From the Onto-Theologic to the Theo-Poetic

From the Onto-Theologic to the Theo-Poetic 2015-03-13T17:08:56-05:00

The last couple days at the gym, I’ve listened again the podcast episodes from the 2007 Emergent Theological Philosophical Conversation with Jack Caputo and Richard Kearney, particularly the first session, and I’ve been reminded again at what a wonderful three days that was.  It’s still astounding to listen to Jack and Richard spend an hour or so walking us through two and half millennia of philosophy, philosopher by philosopher.

But listening also reminds what I love so much about the postmodern turn, at least as a theologian.  I titled that opening session, “Who Is This Metaphysical God, and Where Did He Go?”  Of course, I didn’t know exactly where Jack and Richard would go with my questions, but they went just where I hoped.  They talked quite specifically about how the Christian Neoplatonists really wrested the Story of God from its Hebrew orgins and squished it into a Hellenistic schema.
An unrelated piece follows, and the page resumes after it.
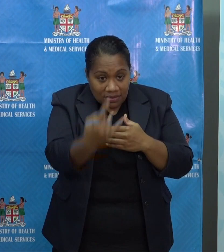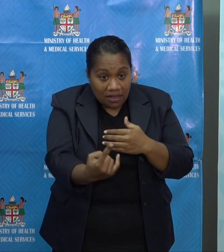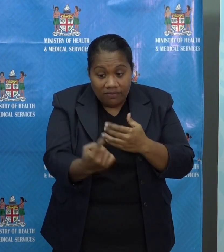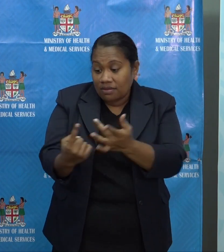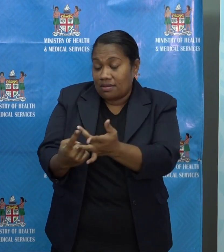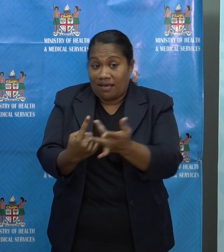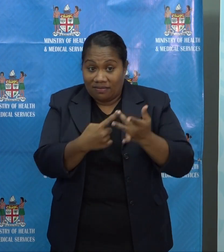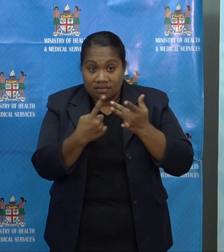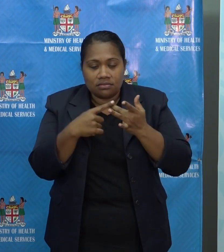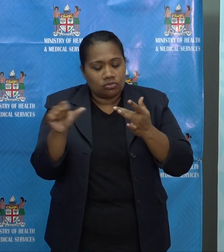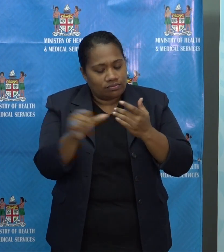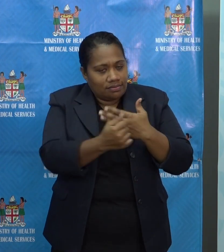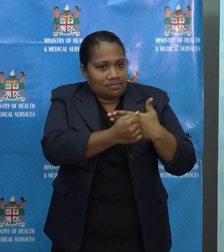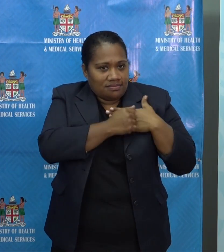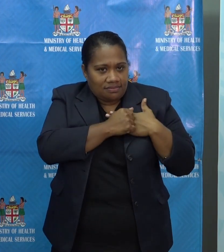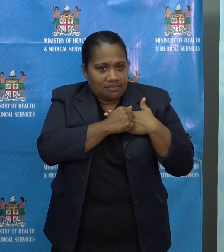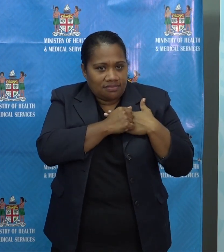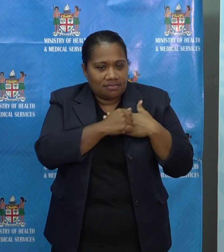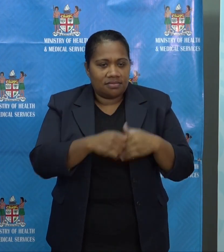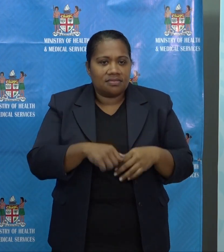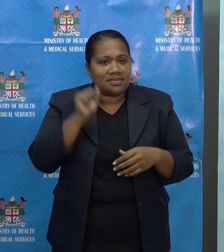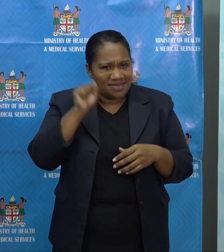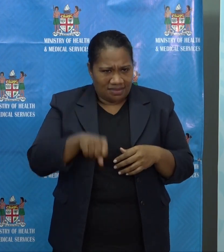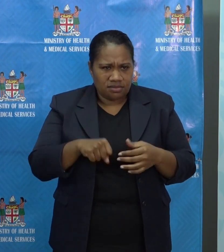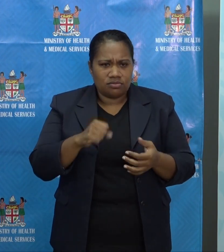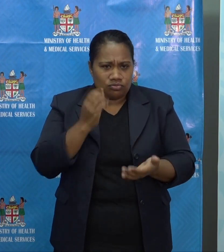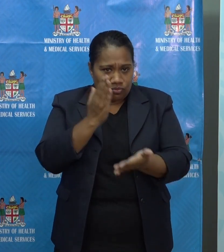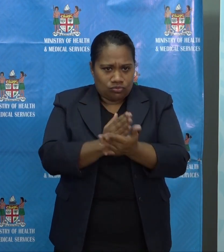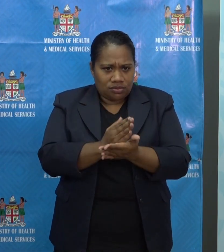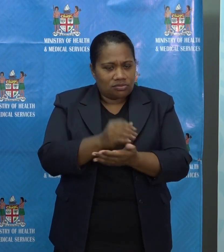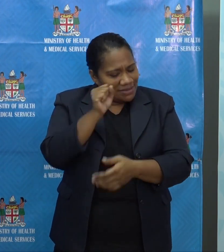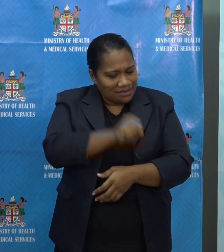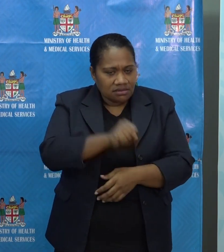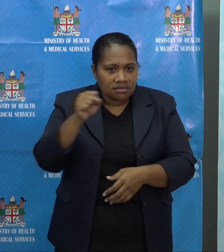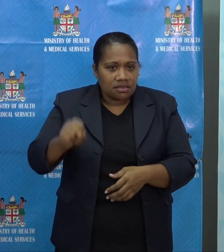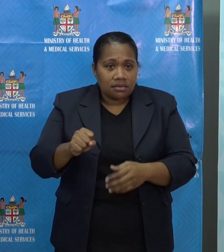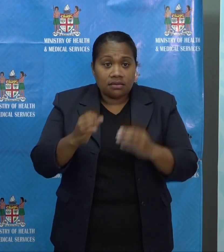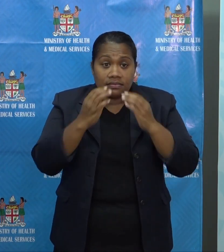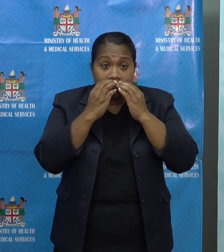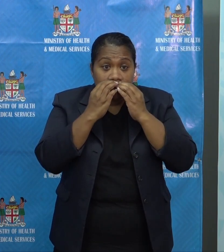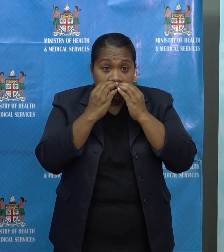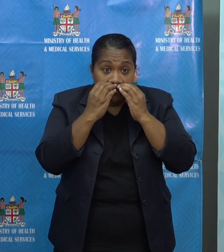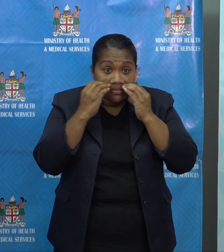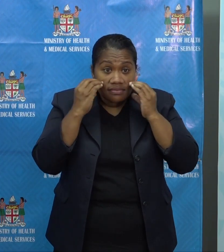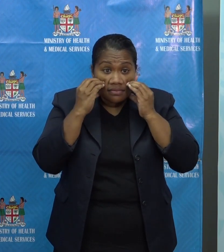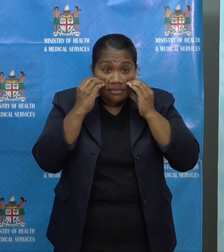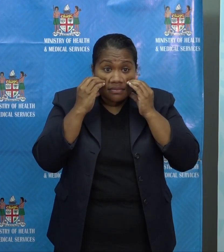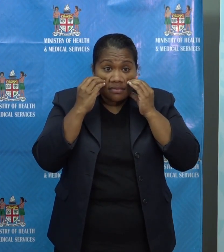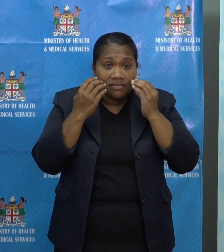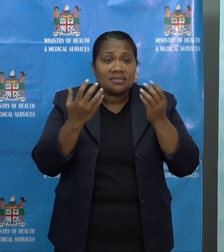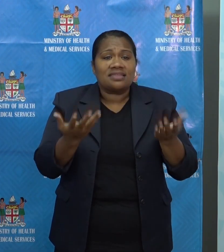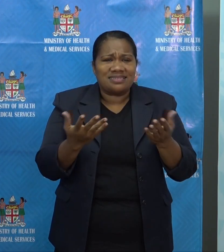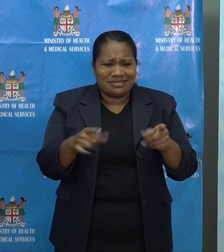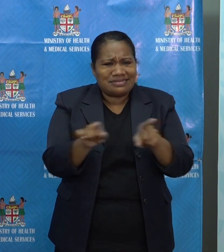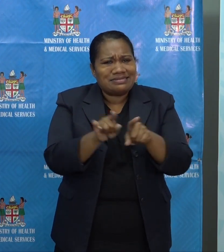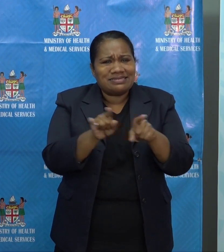Seriously, a mask worn below the nose is hardly different from wearing no mask at all.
This occured to me because I just wrote my 13th column with Sean McDowell (son of Josh).  He and I co-write a column for the Journal of Student Ministries called “Sparks” in which we debate everything from truth to intelligent design.  Our next column, in the Nov/Dec issue, will be on the topic of apologetics.  As you can imagine, we come out on totally different ends of the spectrum, especially being that he and his dad have both staked their careers on modern apologetics.

But his challenges got me to thinking again about my antipathy for modern apologetics, and why I am enamoured of the postmodern posture toward truth.  And that, in turn, drove me back to the Caputo/Kearney podcasts.

There are some real gems that they both drop over the first couple of hours of conversation, but the overriding theme is this: In the ontological-metaphysical scheme, God is required to fit into the pre-existing conditions of rational, philosophical argument.  In other words, reason and logic precede God.

The postmodern, however, puts God first.  God is not the Cause of himself, as Descartes would have us believe, but instead the Uncaused Causer, as Aquinas argued.  God operates by a different rationality, or at least a superior rationality, than philosophy.  Or maybe even a non-rationality.

In any case, what Caputo and Kearney pushed us toward was theo-poetic language of God.  A God who is and who will be.  A God who is known in The Possible.  It’s a wonderful couple hours, and I highly commend it to you if you’re wondering about what the postmodern turn means for theology.